First, rather than attempt to answer questions on the moral status of the embryo and when life begins, the Warnock Report confined itself to a consideration of ‘how it is right to treat the human embryo’. The status of the embryo is a philosophical debate influenced by our individual moral, ethical, perhaps religious, but deeply personal beliefs that no government should have a role in dictating. Although it must acknowledge the moral debate on the status of the embryo and there must be room for this discussion, the Irish government must confine itself to a determination of the permissibility of embryo research and the parameters in which it must take place.
Second, a period of debate and discussion is not only advisable, but arguably necessary. Six years elapsed between the publication of the Warnock Report and the passage of the 1990 Act. At the PET Conference, Baroness Warnock noted that the 6 year delay was useful as it gave time for researchers to publicly explain the benefits of the research. However, the period of delay since the publication of the CAHR report is utterly inexcusable and has deprived assisted reproduction and embryo research of a clear and coherent regulatory structure. Considering the developments since the CAHR report, an updated report is likely necessary, and this must be followed by public debate and reflection, with a clear commitment to introduce legislation.

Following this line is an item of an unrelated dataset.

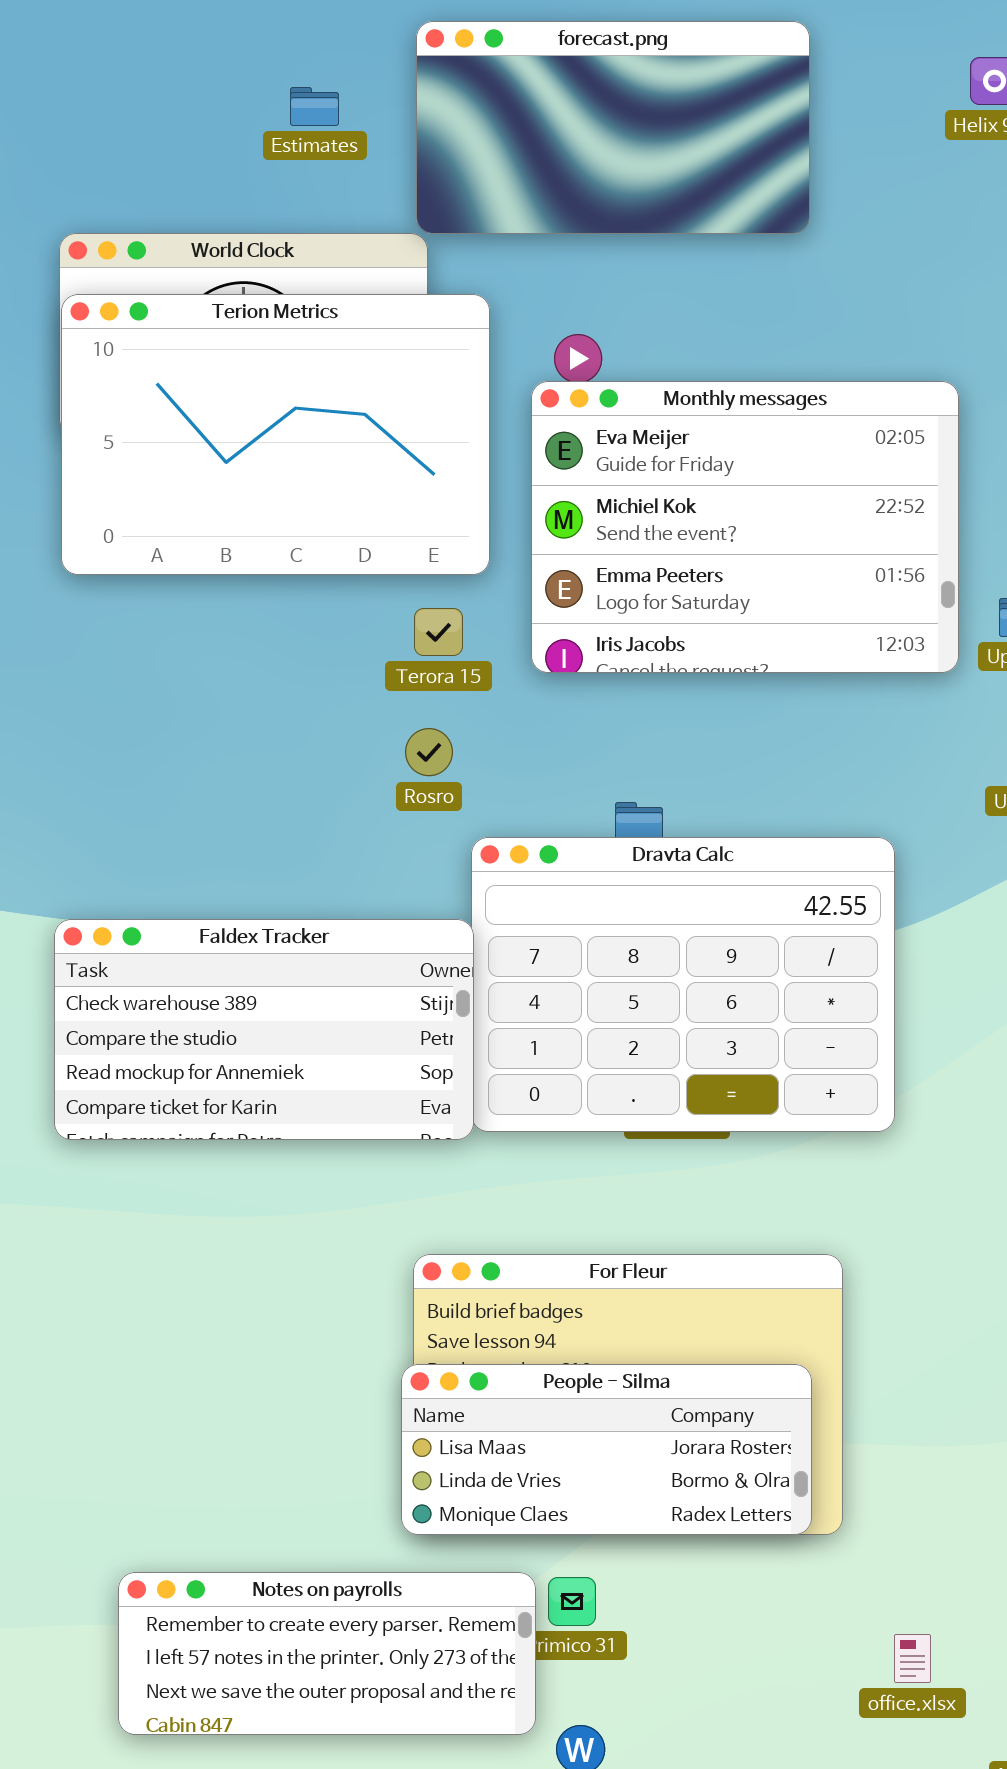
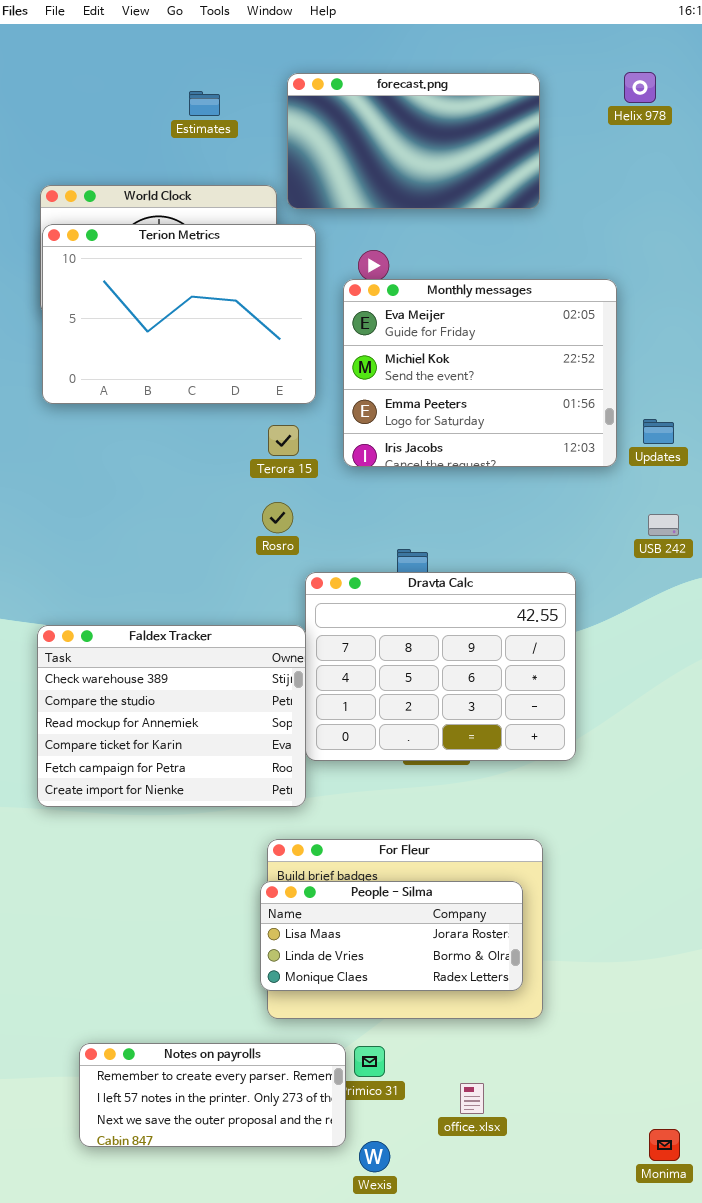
forecast.png: [416,21,810,234] -> [287,73,540,209], moved
Faldex Tracker: [54,919,474,1140] -> [37,625,306,807], resized
People - Silma: [401,1364,812,1535] -> [260,881,523,991], moved
office.xlsx: [894,1634,931,1683] -> [460,1083,484,1114], moved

Third, respecting the embryo and embryo research are not mutually exclusive. In a recognition that the embryo is worthy of respect, embryo research is only permitted for increasing understanding of serious diseases and the development process of the embryo, and research cannot be done beyond day 14. Any research conducted outside the parameters of the law is deemed to be a criminal offence, with violators subject to fine, imprisonment and loss of licence. The process set down by the 1990 Act is a strict regime that has stood the test of time.
Although not necessarily advocating the introduction of identical regulations, we should not repeat the debacle of the abortion debate and wait for a scandal to force our hand. As the world considers a revision of the 14 day rule, it is time for Ireland to consider, and legislate for, our embryo research.